Yes, this is good. Even though we only have boys right now, I do try to be mindful about how and what I say about my body around them. It’s important that I watch what I say and think about my body for myself, but I think modeling this is also very important even with boys. I don’t want them to grow up thinking that women need to look a certain way in order to be pretty, beautiful, or healthy. I hope to model for them that bodies change, but they’re really amazing (especially a woman’s) and that no matter what being healthy is most important! 🙂
Thanks for your thoughts! What an important topic. I once read the advice: “Be your own parent.” This has given me lots to pause and consider as I raise two girls. What behavior and attitude and self-talk would I desire to see in their lives? How can I model that in my own life, applying those principles to myself and thereby modeling it to them?
Tiffany, this is such a good post! I struggle with it everyday. Being a girl mom, we have to constantly think about what we are unknowingly teaching our daughters. I have tried to get better about not making self-deprecating comments about my body or even congratulating others on being “skinny.” It is a slippery slope and it is too easy to start down it. I applaud everything you do, and love that you are teaching A to be a strong little girl! xoxo
You’re so right, Tiffany. And we talk about it at TiP, too, because finally the conversation is taking off! I love it! Mothers are starting to block the unhealthy noise from society and heal our body image for our daughters sake and our own. It’s liberating! More importantly, it will positively liberate future generations of women emotionally (and in ways we have yet to imagine).

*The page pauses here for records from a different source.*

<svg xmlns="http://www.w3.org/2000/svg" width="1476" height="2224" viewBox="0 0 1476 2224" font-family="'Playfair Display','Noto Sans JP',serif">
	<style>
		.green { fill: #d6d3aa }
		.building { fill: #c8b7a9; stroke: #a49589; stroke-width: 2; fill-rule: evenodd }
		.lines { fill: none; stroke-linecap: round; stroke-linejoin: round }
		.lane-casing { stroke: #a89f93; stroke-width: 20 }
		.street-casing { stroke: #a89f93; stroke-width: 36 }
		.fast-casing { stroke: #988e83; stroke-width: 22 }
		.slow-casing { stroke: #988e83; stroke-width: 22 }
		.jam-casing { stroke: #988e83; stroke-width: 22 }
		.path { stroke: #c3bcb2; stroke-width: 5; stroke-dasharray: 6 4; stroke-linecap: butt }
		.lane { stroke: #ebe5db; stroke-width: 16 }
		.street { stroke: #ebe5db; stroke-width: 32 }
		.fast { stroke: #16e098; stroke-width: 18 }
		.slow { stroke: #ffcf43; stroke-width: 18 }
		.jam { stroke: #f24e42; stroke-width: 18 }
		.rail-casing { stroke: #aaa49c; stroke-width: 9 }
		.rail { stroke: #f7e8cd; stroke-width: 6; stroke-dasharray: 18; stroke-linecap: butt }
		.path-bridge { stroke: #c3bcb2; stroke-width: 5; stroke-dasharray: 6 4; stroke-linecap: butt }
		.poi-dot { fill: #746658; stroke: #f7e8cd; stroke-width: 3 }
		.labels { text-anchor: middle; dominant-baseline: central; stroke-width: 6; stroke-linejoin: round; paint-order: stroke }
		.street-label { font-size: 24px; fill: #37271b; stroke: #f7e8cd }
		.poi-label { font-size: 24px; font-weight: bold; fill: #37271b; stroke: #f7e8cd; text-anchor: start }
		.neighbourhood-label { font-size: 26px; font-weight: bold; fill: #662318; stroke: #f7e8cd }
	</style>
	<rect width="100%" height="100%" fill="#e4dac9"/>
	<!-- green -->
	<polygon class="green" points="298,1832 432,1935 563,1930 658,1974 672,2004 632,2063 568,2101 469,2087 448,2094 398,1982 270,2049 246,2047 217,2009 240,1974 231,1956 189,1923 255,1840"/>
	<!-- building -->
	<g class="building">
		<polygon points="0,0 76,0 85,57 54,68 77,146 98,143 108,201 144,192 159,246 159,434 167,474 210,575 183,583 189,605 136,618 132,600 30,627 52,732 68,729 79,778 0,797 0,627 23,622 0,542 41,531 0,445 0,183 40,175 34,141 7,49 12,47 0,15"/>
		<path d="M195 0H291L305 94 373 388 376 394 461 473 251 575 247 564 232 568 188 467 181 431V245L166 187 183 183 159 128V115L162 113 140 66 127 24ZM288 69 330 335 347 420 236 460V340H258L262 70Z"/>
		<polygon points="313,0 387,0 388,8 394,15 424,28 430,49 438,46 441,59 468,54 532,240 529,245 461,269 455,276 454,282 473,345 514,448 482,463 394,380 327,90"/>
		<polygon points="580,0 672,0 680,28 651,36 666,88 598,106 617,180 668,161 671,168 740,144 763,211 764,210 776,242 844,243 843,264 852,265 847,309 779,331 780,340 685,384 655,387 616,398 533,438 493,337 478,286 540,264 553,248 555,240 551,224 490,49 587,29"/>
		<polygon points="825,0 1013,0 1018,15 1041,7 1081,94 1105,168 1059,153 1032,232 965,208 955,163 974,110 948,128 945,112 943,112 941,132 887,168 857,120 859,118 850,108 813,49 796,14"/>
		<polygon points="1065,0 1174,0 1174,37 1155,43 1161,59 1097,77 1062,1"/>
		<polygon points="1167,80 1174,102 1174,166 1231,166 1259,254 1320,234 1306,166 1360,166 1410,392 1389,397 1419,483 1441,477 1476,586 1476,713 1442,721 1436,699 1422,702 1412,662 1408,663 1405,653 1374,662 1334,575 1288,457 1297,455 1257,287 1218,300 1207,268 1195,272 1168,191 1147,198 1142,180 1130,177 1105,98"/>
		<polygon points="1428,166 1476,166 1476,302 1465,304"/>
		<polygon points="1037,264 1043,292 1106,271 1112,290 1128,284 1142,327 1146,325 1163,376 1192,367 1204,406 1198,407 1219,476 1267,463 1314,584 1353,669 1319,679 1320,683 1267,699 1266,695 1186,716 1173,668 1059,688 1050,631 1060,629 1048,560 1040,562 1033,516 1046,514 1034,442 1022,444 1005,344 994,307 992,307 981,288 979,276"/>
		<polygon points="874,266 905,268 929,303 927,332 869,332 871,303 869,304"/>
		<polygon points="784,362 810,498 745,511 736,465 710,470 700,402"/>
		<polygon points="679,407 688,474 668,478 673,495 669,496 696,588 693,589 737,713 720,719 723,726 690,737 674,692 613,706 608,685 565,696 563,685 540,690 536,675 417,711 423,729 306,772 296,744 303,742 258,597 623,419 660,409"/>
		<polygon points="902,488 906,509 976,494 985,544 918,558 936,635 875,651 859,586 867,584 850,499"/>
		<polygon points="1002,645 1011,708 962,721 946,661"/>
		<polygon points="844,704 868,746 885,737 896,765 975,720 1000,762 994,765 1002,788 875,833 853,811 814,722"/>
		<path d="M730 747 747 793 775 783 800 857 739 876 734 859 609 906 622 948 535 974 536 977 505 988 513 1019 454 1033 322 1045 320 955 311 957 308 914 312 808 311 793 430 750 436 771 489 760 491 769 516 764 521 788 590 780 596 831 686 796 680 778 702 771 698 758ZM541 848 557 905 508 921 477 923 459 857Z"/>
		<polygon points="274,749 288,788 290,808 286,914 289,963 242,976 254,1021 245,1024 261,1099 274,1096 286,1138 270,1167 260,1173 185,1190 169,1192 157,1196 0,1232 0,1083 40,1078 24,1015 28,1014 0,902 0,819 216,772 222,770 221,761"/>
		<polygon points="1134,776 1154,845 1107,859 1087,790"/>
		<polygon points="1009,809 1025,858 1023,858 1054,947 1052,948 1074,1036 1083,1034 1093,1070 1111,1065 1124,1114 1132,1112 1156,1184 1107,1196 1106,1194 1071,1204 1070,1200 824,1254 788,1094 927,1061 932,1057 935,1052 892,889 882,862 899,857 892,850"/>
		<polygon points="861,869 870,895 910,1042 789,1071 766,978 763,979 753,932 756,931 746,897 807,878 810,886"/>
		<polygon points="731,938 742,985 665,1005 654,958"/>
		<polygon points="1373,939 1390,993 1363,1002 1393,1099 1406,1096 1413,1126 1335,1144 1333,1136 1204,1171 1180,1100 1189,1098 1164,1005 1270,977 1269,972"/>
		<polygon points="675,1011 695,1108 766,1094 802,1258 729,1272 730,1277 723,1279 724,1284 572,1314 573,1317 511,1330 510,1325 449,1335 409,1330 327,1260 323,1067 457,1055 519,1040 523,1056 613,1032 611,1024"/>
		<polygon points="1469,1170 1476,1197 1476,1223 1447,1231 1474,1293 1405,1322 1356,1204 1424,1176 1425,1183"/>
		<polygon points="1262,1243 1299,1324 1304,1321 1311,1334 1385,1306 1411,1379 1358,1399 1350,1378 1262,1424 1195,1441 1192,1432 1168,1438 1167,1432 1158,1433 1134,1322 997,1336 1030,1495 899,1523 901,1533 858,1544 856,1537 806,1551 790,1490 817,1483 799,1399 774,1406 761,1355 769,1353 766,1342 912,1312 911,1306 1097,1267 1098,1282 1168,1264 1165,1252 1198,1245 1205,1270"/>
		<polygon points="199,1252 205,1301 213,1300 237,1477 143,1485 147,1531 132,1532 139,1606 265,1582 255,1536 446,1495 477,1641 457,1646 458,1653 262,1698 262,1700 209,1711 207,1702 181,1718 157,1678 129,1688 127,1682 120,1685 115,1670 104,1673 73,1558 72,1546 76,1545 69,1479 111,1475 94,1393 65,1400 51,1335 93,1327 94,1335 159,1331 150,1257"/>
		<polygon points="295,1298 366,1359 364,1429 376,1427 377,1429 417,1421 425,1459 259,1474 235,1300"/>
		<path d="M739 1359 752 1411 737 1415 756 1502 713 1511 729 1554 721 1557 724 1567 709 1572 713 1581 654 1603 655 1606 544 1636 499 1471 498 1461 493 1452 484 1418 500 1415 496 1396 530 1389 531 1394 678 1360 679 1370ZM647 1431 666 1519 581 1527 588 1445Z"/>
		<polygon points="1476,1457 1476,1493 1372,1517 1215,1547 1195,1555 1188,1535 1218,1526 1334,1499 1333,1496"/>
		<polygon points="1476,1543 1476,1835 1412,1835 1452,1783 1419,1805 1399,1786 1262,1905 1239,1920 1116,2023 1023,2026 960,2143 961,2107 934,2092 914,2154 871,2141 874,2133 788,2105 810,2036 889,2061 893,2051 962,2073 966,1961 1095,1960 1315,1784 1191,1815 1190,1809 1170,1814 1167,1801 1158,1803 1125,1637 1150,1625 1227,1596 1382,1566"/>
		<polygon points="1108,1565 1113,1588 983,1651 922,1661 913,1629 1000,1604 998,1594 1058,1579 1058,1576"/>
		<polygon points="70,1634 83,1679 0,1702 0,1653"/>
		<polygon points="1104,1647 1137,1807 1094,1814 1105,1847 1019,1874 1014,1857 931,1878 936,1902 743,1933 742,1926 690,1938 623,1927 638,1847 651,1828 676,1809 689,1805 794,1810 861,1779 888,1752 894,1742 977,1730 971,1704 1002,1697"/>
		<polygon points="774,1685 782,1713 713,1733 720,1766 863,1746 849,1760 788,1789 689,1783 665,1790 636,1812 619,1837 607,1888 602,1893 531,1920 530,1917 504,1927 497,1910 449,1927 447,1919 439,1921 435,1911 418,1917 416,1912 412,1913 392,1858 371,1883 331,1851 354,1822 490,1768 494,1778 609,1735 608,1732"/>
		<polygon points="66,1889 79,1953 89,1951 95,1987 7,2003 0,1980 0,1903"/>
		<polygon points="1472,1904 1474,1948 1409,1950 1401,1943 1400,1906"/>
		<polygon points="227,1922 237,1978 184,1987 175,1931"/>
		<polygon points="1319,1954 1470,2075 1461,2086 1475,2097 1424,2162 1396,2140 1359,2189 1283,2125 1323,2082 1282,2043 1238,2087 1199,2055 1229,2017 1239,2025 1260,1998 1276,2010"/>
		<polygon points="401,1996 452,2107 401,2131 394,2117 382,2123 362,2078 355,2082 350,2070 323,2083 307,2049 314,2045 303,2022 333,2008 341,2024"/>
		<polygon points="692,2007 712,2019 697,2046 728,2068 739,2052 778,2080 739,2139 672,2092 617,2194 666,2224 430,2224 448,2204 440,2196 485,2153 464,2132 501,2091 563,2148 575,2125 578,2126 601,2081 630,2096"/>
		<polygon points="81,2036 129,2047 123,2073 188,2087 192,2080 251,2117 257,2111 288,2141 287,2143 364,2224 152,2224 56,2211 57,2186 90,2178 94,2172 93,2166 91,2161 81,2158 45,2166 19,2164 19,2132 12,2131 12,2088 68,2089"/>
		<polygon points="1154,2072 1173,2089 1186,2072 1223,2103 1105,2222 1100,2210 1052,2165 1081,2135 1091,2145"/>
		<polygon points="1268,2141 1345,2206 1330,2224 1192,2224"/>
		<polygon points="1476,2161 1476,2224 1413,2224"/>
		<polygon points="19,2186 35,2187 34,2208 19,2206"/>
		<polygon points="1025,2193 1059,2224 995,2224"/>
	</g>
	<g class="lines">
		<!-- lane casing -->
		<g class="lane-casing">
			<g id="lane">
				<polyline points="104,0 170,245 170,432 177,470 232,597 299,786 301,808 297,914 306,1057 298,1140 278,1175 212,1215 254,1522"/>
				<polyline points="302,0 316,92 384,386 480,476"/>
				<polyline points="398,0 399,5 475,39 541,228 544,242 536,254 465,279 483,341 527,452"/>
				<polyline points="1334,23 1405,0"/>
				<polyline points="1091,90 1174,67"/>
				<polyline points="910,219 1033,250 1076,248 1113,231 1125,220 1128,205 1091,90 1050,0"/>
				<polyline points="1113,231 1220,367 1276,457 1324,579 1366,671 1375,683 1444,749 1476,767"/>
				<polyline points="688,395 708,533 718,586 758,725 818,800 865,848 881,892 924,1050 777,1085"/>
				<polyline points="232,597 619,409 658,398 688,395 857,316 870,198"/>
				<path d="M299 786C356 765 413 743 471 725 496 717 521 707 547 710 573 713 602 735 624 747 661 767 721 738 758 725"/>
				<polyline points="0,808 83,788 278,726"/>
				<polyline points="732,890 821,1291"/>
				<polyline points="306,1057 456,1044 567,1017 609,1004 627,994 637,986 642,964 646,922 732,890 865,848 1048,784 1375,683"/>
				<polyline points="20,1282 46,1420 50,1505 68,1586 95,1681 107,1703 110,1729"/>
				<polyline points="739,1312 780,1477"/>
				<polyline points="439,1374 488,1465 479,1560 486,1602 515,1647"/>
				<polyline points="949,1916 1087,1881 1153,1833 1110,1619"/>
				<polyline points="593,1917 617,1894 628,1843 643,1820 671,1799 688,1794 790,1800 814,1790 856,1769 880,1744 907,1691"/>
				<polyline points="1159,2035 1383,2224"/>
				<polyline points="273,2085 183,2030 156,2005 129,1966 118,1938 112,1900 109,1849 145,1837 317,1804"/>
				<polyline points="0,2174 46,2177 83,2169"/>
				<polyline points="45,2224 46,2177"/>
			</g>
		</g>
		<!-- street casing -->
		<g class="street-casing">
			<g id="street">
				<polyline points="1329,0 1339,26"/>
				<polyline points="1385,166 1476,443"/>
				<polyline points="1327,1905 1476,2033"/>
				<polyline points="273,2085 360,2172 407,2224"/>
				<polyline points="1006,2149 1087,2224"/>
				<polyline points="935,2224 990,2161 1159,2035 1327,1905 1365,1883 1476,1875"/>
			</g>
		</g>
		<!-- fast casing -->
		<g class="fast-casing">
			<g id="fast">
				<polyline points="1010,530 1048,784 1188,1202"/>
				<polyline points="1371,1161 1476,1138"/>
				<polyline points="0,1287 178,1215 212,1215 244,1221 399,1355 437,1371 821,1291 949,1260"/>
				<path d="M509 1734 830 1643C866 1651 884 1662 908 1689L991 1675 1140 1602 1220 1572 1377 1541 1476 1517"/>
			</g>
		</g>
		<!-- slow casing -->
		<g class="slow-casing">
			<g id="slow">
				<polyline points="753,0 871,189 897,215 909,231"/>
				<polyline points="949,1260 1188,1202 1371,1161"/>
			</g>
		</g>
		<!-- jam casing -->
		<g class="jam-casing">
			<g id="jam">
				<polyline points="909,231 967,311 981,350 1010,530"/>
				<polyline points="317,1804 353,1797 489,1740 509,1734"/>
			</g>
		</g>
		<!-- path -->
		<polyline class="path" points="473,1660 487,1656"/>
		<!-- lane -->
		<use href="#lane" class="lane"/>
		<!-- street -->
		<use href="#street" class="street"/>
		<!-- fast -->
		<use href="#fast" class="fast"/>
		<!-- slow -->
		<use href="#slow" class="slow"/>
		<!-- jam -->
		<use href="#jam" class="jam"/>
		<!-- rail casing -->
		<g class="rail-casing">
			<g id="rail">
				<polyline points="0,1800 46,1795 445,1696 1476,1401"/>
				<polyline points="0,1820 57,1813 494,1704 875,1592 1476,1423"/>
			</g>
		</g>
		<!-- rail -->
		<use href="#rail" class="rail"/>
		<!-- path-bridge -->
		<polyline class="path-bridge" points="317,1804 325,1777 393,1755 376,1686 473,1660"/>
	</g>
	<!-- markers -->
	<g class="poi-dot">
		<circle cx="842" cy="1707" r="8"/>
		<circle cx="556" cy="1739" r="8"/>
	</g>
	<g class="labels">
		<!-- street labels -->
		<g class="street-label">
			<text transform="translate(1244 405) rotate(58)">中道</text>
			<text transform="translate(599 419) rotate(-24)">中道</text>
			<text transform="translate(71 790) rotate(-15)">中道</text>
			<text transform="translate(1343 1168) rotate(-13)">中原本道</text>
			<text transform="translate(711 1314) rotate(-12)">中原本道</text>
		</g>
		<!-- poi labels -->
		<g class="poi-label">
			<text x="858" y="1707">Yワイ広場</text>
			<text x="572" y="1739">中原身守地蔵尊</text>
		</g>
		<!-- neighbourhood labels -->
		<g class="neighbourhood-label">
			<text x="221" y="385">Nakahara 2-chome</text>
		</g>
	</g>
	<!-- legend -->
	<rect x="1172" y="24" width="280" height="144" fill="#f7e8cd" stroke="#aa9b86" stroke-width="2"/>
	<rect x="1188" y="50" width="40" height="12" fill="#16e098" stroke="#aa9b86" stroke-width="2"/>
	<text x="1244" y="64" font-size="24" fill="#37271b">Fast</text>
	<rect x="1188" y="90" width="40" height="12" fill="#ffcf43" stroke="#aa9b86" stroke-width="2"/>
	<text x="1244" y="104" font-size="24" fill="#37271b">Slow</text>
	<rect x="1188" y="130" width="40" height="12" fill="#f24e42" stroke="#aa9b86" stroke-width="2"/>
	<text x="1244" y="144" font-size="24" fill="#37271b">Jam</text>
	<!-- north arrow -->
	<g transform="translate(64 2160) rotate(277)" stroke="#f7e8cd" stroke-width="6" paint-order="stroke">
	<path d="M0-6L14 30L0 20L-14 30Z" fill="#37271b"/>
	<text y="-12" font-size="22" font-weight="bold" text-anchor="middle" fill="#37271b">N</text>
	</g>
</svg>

Great points!! My daughter is about to turn seven, and this is very important to me, too.
Oh body image… I worry about it all the time. I get concerned that when I’m not loving my body, that my children will see that. The healthy body image starts young. Children are impressionable. They watch us closely and listen even closer.
You’re doing a great job Tiffany!
Thanks for sharing.
This was such a great post girl!! My mom didn’t have the best body image of herself and I think that sort of fell onto me as I got older.. I thankfully haven’t ever had a problem with food or been “mean” to myself although I’ve said some things out loud while G was around and he sort of looked at me and said dont say that about yourself! I love what you are trying to teach A!! xo, biana
This is a really terrific post. It is SO important to teach our children, girls and boys, that people come in different shapes, sizes and colors and that everyone’s true beauty is in their thoughts and actions and not just in the superficial appearance of their bodies.
I hope you don’t mind my sharing a link below to an article on CNN from February, 2015, that highlighted a report from the child advocacy group, Common Sense Media, which shared that CHILDREN AS YOUNG AS 5 are concerned about their body image.
I find this a very, very disturbing phenomenon. All of us, parents or not, need to convey with our words and actions that a person’s worth and beauty are not defined by their outward appearance. Additionally, we need to put more effort into voicing our concerns to media and brands that continue to promote unhealthy standards through their words and images. We and our children deserve better.